→ Extracted material:
--
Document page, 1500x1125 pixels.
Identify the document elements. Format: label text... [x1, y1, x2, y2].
--
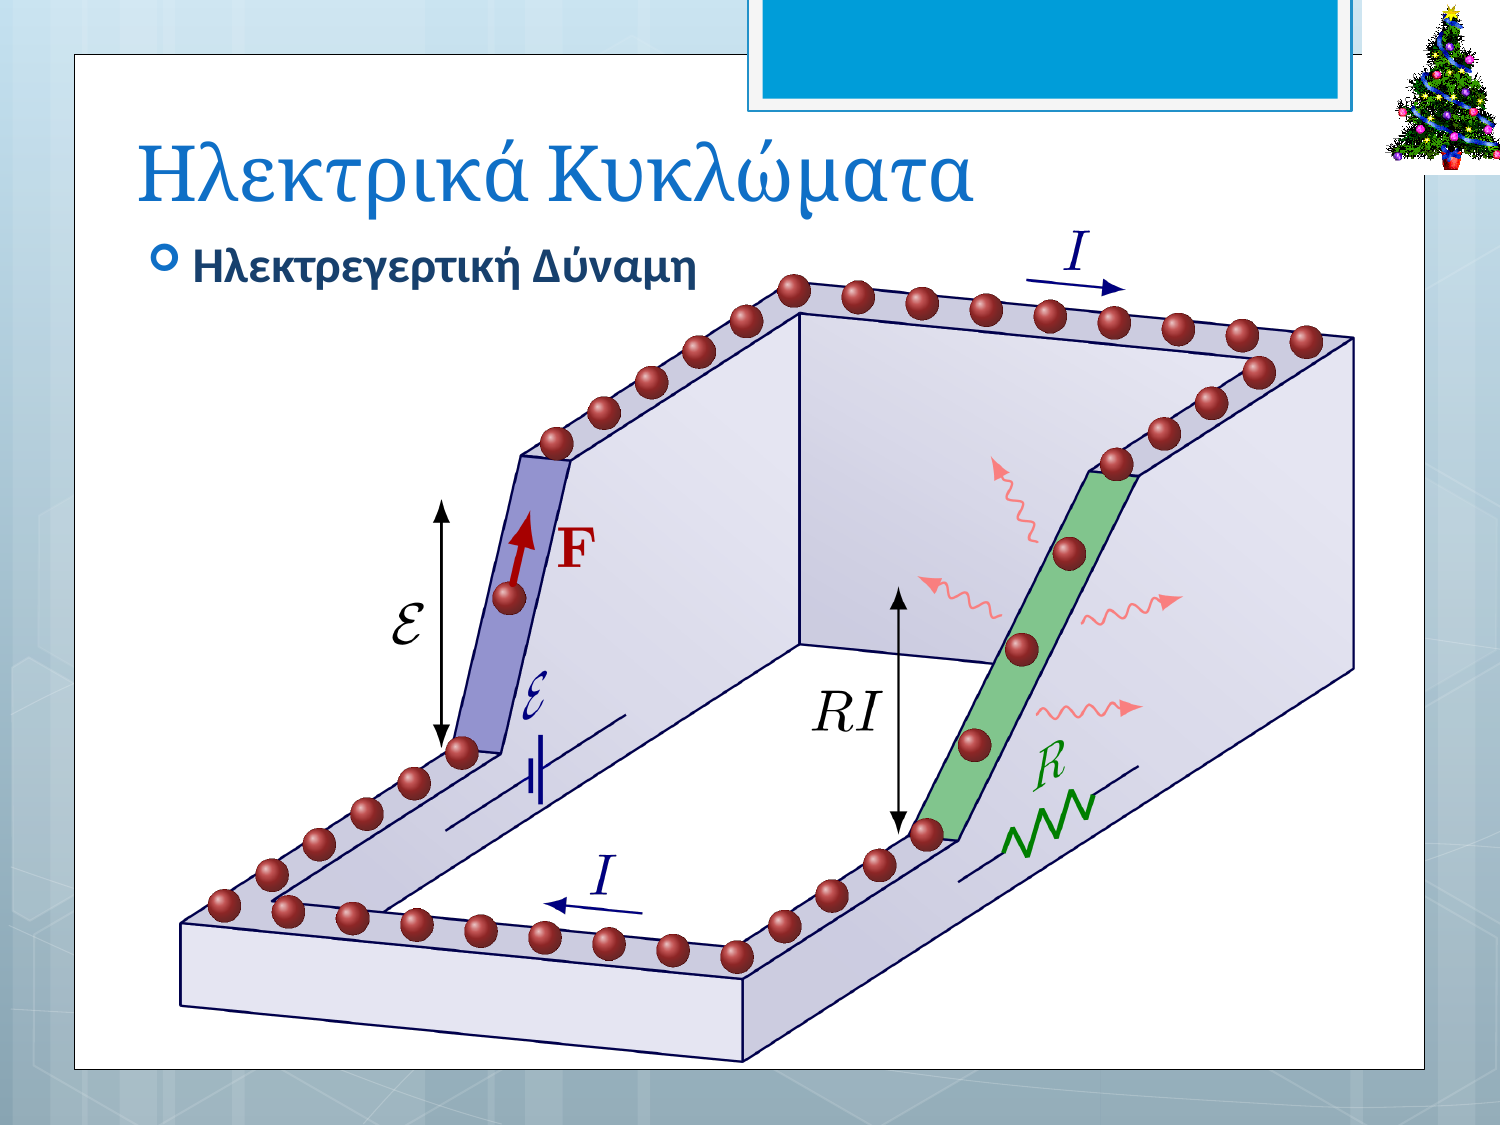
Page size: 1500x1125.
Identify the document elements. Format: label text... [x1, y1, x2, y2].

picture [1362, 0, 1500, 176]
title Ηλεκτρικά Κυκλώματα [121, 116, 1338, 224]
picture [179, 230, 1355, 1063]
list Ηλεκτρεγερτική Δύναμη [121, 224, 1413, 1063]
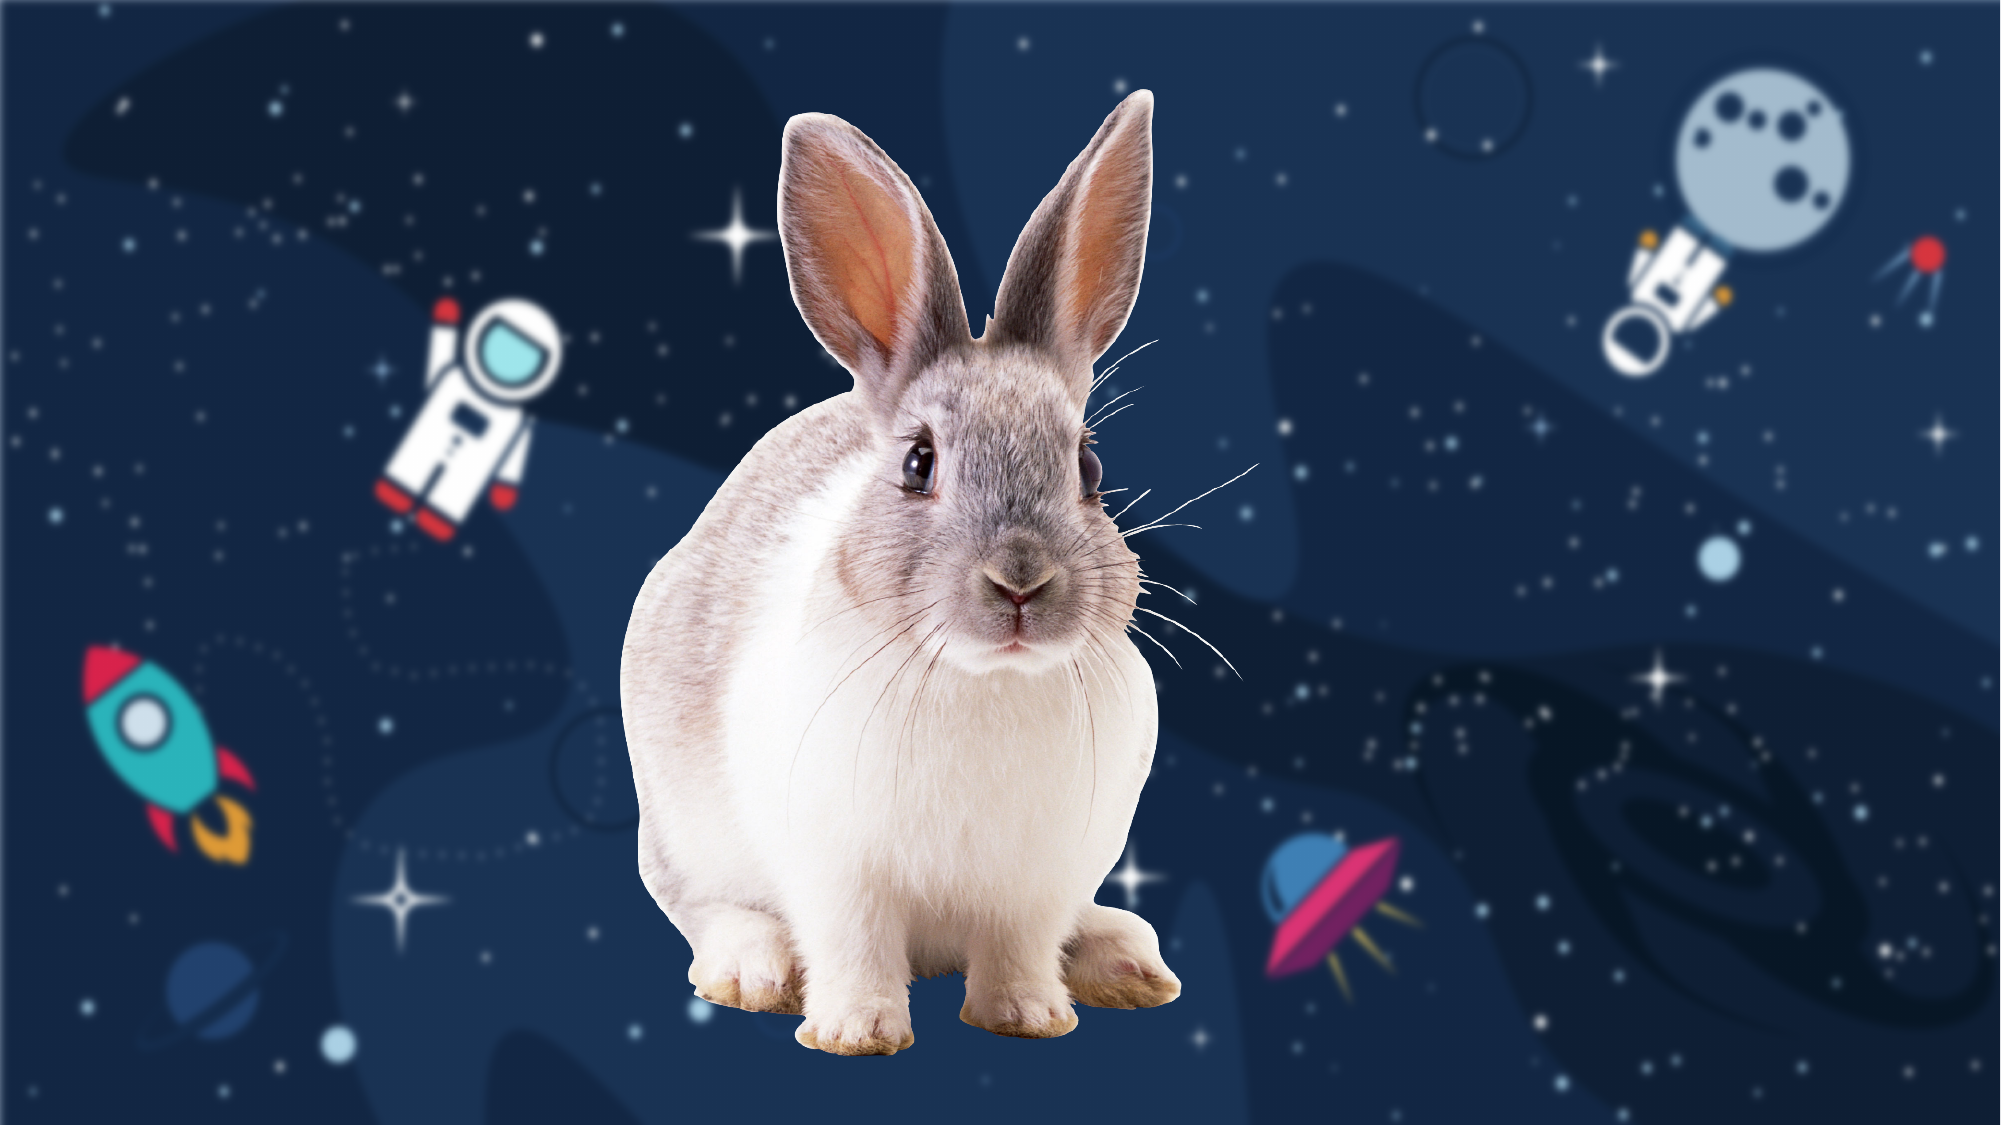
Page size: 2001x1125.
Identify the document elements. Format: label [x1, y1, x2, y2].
--
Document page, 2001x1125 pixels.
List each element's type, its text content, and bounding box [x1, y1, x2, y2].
--
→ Work required: Using the entries above, find all lines with "size". Copy them.

→ Output for this task:
Page size: 1500x1125.
Page size: 2001x1125.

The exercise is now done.